*Task goal:* Below are the entries; state how many of their lines contain the string "pela", and nothing more.

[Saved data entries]

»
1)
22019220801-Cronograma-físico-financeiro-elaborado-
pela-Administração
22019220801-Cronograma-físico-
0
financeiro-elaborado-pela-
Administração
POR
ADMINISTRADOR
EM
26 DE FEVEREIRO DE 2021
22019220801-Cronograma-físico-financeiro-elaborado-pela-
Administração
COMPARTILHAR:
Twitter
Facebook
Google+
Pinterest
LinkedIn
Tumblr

*Problem solution:* 3